Anna Prohaska: Serpent and Fire
Anna Prohaska’s ‘Serpent & Fire’ surveys the Baroque response to the figures of Dido and Cleopatra, women whose ‘frenziedly proffered flesh’, according to the booklet-notes, ‘nourished the brand-new genre of opera’. In contrast to this fevered prose, the disc is actually a cool appraisal of the role both women played in the imaginations of composers, many of them nowadays little known, between the appearance of Cavalli’s La Didone in 1641 and Hasse’s Didone abbandonata in 1742. Il Giardino Armonico under Giovanni Antonini, meanwhile, link the arias with orchestral and instrumental works of the period, primarily chosen to ensure continuities and progressions in mood, since none of them relate to either woman at all.
Not all of it ideally works. Prohaska’s voice is at its most striking in its upper registers, where her tone has an appealing lustre and her coloratura flows with wonderful liquidity. Purcell’s Dido consequently lies a fraction low, particularly in ‘Ah! Belinda’, where her deployment of some occasionally over-ornate decoration also detracts from the music’s expressive simplicity. ‘Se pietà di me non senti’ from Handel’s Giulio Cesare, on the other hand, is finely controlled, the long lines admirably sustained, the emotional shifts superbly projected.
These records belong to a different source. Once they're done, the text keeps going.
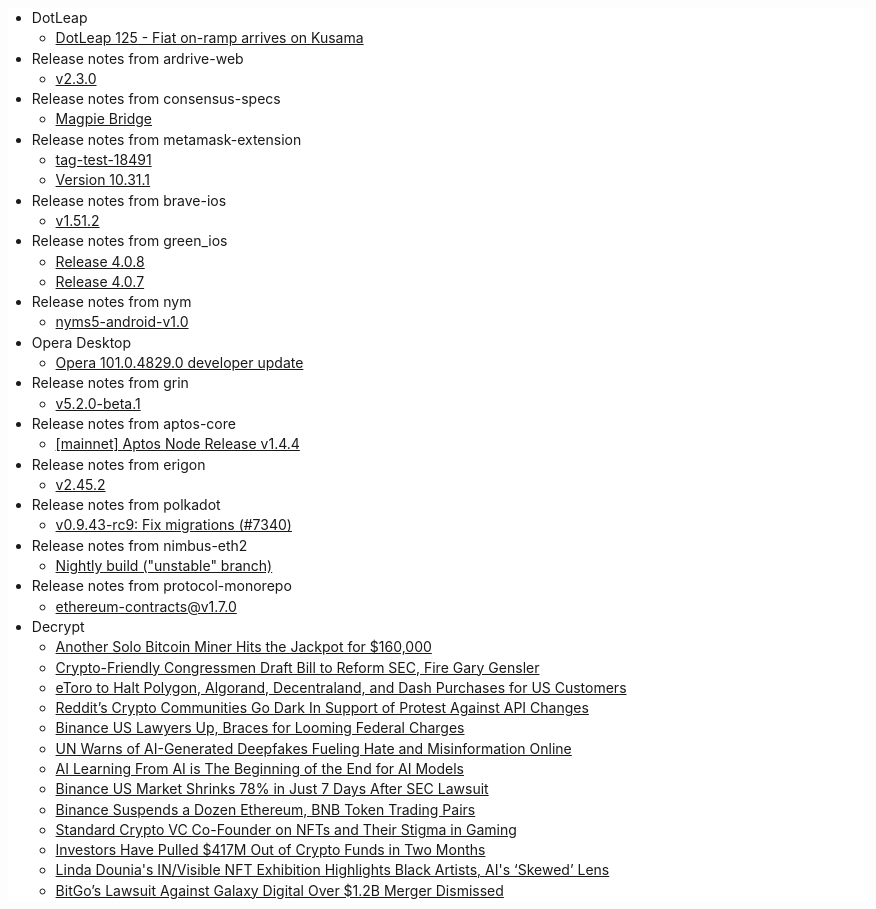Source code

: - DotLeap
  - [DotLeap 125 - Fiat on-ramp arrives on Kusama](https://newsletter.dotleap.com/p/dotleap-125-fiat-on-ramp-arrives)
- Release notes from ardrive-web
  - [v2.3.0](https://github.com/ardriveapp/ardrive-web/releases/tag/v2.3.0)
- Release notes from consensus-specs
  - [Magpie Bridge](https://github.com/ethereum/consensus-specs/releases/tag/v1.4.0-alpha.3)
- Release notes from metamask-extension
  - [tag-test-18491](https://github.com/MetaMask/metamask-extension/releases/tag/tag-test-18491)
  - [Version 10.31.1](https://github.com/MetaMask/metamask-extension/releases/tag/v10.31.1)
- Release notes from brave-ios
  - [v1.51.2](https://github.com/brave/brave-ios/releases/tag/v1.51.2)
- Release notes from green_ios
  - [Release 4.0.8](https://github.com/Blockstream/green_ios/releases/tag/release_4.0.8)
  - [Release 4.0.7](https://github.com/Blockstream/green_ios/releases/tag/release_4.0.7)
- Release notes from nym
  - [nyms5-android-v1.0](https://github.com/nymtech/nym/releases/tag/nyms5-android-v1.0)
- Opera Desktop
  - [Opera 101.0.4829.0 developer update](https://blogs.opera.com/desktop/2023/06/opera-101-0-4829-0-developer-update/)
- Release notes from grin
  - [v5.2.0-beta.1](https://github.com/mimblewimble/grin/releases/tag/v5.2.0-beta.1)
- Release notes from aptos-core
  - [[mainnet] Aptos Node Release v1.4.4](https://github.com/aptos-labs/aptos-core/releases/tag/aptos-node-v1.4.4)
- Release notes from erigon
  - [v2.45.2](https://github.com/ledgerwatch/erigon/releases/tag/v2.45.2)
- Release notes from polkadot
  - [v0.9.43-rc9: Fix migrations (#7340)](https://github.com/paritytech/polkadot/releases/tag/v0.9.43-rc9)
- Release notes from nimbus-eth2
  - [Nightly build ("unstable" branch)](https://github.com/status-im/nimbus-eth2/releases/tag/nightly)
- Release notes from protocol-monorepo
  - [ethereum-contracts@v1.7.0](https://github.com/superfluid-finance/protocol-monorepo/releases/tag/ethereum-contracts%40v1.7.0)
- Decrypt
  - [Another Solo Bitcoin Miner Hits the Jackpot for $160,000](https://decrypt.co/144309/another-solo-bitcoin-miner-hits-the-jackpot-for-160000)
  - [Crypto-Friendly Congressmen Draft Bill to Reform SEC, Fire Gary Gensler](https://decrypt.co/144280/congressmen-draft-bill-to-fire-gary-gensler)
  - [eToro to Halt Polygon, Algorand, Decentraland, and Dash Purchases for US Customers](https://decrypt.co/144294/etoro-to-halt-polygon-alogrand-decentraland-and-dash-purchases-for-us-customers)
  - [Reddit’s Crypto Communities Go Dark In Support of Protest Against API Changes](https://decrypt.co/144290/reddits-crypto-communities-go-dark-in-support-of-protest-against-api-changes)
  - [Binance US Lawyers Up, Braces for Looming Federal Charges](https://decrypt.co/144291/binance-us-lawyers-up-braces-for-looming-federal-charges)
  - [UN Warns of AI-Generated Deepfakes Fueling Hate and Misinformation Online](https://decrypt.co/144281/un-united-nations-ai-deepfakes-hate-misinformation)
  - [AI Learning From AI is The Beginning of the End for AI Models](https://decrypt.co/144271/ai-learning-from-ai-is-the-beginning-of-the-end-for-ai-models)
  - [Binance US Market Shrinks 78% in Just 7 Days After SEC Lawsuit](https://decrypt.co/144266/binance-us-market-shrinks-after-sec-lawsuit)
  - [Binance Suspends a Dozen Ethereum, BNB Token Trading Pairs](https://decrypt.co/144255/binance-suspends-ethereum-bnb-busd-trading-pairs)
  - [Standard Crypto VC Co-Founder on NFTs and Their Stigma in Gaming](https://decrypt.co/videos/interviews/bmtrrLio/standard-crypto-vc-co-founder-on-nfts-and-their-stigma-in-gaming)
  - [Investors Have Pulled $417M Out of Crypto Funds in Two Months](https://decrypt.co/144251/investors-have-pulled-417m-out-of-crypto-funds-in-two-months)
  - [Linda Dounia's IN/Visible NFT Exhibition Highlights Black Artists, AI's ‘Skewed’ Lens](https://decrypt.co/144222/linda-dounias-in-visible-nft-exhibition-highlights-black-artists-ais-skewed-lens)
  - [BitGo’s Lawsuit Against Galaxy Digital Over $1.2B Merger Dismissed](https://decrypt.co/144210/bitgos-lawsuit-against-galaxy-digital-over-1-2b-merger-dismissed)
The disc’s principal pleasures, however, lie in the rarities, where we also find Prohaska at her most beguiling. ‘A Dio regni, a Dio scettri’, from Castrovillari’s 1662 La Cleopatra, a monologue of haunting introspection over a see-sawing ground bass, leaves you wondering what the rest of the opera might be like. Prohaska is delightfully skittish in Sartorio’s 1677 Giulio Cesare in Egitto (Handel set the same libretto 50 years later), though the real high point comes with ‘Agitato da tempesta’ from Graupner’s Dido, Königin von Karthago, in which syncopated coloratura over an insistent triple-time storm creates a disquieting if thrilling portrait of a psyche in disarray. Antonini contributes some exquisite flute and recorder obbligatos, and the orchestral playing has great fluency and charm throughout. Less successful, perhaps, is the decision to link some of the arias with improvisations, which leads to some slightly curious harmonic gear shifts in places.